Their voices quavering, a widow, daughter and mothers of four defense contractors who were lynched in Iraq blasted the company they say left their men to die.
Military veterans Wesley Batalona, Scott Helventson, Michael Teague and Jerry Zovka were new to Iraq when their company, Blackwater USA, assigned them to escort a convoy designated to pick up kitchen equipment in March 2004.
They got lost and were mobbed in Fallujah. They were shot, dragged through the dusty streets and set afire, and their bodies were dangled from a suspension bridge in broad daylight and in front of whirring television cameras.
On Tuesday, their relatives testified before Congress that Blackwater exposed the men to danger by reneging on promises to provide basic equipment that might have protected them.
“They just left him out there to die,” Zovko’s mother, Donna, told the committee.

◆ Dataset records
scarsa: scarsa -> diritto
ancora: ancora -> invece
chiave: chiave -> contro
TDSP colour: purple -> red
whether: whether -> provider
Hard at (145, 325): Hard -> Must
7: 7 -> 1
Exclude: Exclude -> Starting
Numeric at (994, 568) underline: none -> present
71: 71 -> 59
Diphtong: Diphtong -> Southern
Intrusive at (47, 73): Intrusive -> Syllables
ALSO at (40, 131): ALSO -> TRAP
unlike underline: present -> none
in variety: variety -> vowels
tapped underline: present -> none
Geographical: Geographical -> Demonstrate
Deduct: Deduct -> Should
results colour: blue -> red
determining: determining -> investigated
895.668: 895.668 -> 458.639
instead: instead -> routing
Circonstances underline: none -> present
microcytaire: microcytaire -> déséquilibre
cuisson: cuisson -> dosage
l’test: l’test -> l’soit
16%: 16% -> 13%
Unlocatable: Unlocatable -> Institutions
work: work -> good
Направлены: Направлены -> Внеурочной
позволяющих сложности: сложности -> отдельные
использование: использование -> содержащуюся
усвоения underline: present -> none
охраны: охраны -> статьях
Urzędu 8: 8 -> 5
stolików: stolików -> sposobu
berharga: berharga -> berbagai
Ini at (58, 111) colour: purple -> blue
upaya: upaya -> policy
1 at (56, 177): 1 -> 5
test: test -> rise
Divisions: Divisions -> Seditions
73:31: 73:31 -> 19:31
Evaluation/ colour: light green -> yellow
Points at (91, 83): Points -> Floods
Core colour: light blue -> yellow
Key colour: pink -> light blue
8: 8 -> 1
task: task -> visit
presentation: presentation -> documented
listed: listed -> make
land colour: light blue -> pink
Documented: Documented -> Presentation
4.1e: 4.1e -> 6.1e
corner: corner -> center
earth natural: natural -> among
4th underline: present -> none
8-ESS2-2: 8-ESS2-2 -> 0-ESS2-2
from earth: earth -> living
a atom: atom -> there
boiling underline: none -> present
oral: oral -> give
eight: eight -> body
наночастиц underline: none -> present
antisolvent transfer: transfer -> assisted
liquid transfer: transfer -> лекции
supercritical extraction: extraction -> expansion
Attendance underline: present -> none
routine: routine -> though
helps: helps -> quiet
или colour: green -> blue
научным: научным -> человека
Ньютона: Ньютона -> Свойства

◆ To be done
a) Convert the rows into a JSON list of strings, one string per line with blank lines left out, covering everything from the first row down to the row containing "73:31: 73:31 -> 19:31", both included.
b) Carry on the passage about the Blackwater contractors killed in Fallujah from the point where it stops.
The passage about the Blackwater contractors killed in Fallujah and the rows were taken from separate sources.

◆ Results in order
a)
[
  "scarsa: scarsa -> diritto",
  "ancora: ancora -> invece",
  "chiave: chiave -> contro",
  "TDSP colour: purple -> red",
  "whether: whether -> provider",
  "Hard at (145, 325): Hard -> Must",
  "7: 7 -> 1",
  "Exclude: Exclude -> Starting",
  "Numeric at (994, 568) underline: none -> present",
  "71: 71 -> 59",
  "Diphtong: Diphtong -> Southern",
  "Intrusive at (47, 73): Intrusive -> Syllables",
  "ALSO at (40, 131): ALSO -> TRAP",
  "unlike underline: present -> none",
  "in variety: variety -> vowels",
  "tapped underline: present -> none",
  "Geographical: Geographical -> Demonstrate",
  "Deduct: Deduct -> Should",
  "results colour: blue -> red",
  "determining: determining -> investigated",
  "895.668: 895.668 -> 458.639",
  "instead: instead -> routing",
  "Circonstances underline: none -> present",
  "microcytaire: microcytaire -> déséquilibre",
  "cuisson: cuisson -> dosage",
  "l’test: l’test -> l’soit",
  "16%: 16% -> 13%",
  "Unlocatable: Unlocatable -> Institutions",
  "work: work -> good",
  "Направлены: Направлены -> Внеурочной",
  "позволяющих сложности: сложности -> отдельные",
  "использование: использование -> содержащуюся",
  "усвоения underline: present -> none",
  "охраны: охраны -> статьях",
  "Urzędu 8: 8 -> 5",
  "stolików: stolików -> sposobu",
  "berharga: berharga -> berbagai",
  "Ini at (58, 111) colour: purple -> blue",
  "upaya: upaya -> policy",
  "1 at (56, 177): 1 -> 5",
  "test: test -> rise",
  "Divisions: Divisions -> Seditions",
  "73:31: 73:31 -> 19:31"
]

b)
Helvenston’s mother, Kathryn Helvenston-Wettengel, told the committee that Blackwater officials lied to her son when they told him he’d travel in armored cars of six-man crews with heavy machine guns and a rear gunner in each vehicle.
On the morning he and his friends were killed, Helvenston didn’t have a map of Iraq, his mother told the committee.
“They told him, ‘It’s a little late for a map,’ ” she said, her voice quavering.
All four women have sued Blackwater. They said that contractors are a law to themselves in Iraq and are protected from public scrutiny.
“We’re subcontracting this war. There’s more than 100,000 men over there now,” Helvenston-Wettengel said. “But there’s no law over them.”
The lynching showed many Americans that their country may have gotten more than it bargained for in toppling Iraqi dictator Saddam Hussein. Public opinion has since soured on the war, and the Dems believe their Congressional victories last fall stem from antiwar sentiment.
The Democrats said that Wednesday’s hearing was the vital first step in untangling the web of contractors and subcontractors that are playing ever bigger roles in the U.S. military. The U.S. has paid more than $4 billion on contractors in Iraq alone, committee chair Henry Waxman, D-Calif., said.
Republicans accused the Democrats of exploiting the women’s grief to score opinion-poll points.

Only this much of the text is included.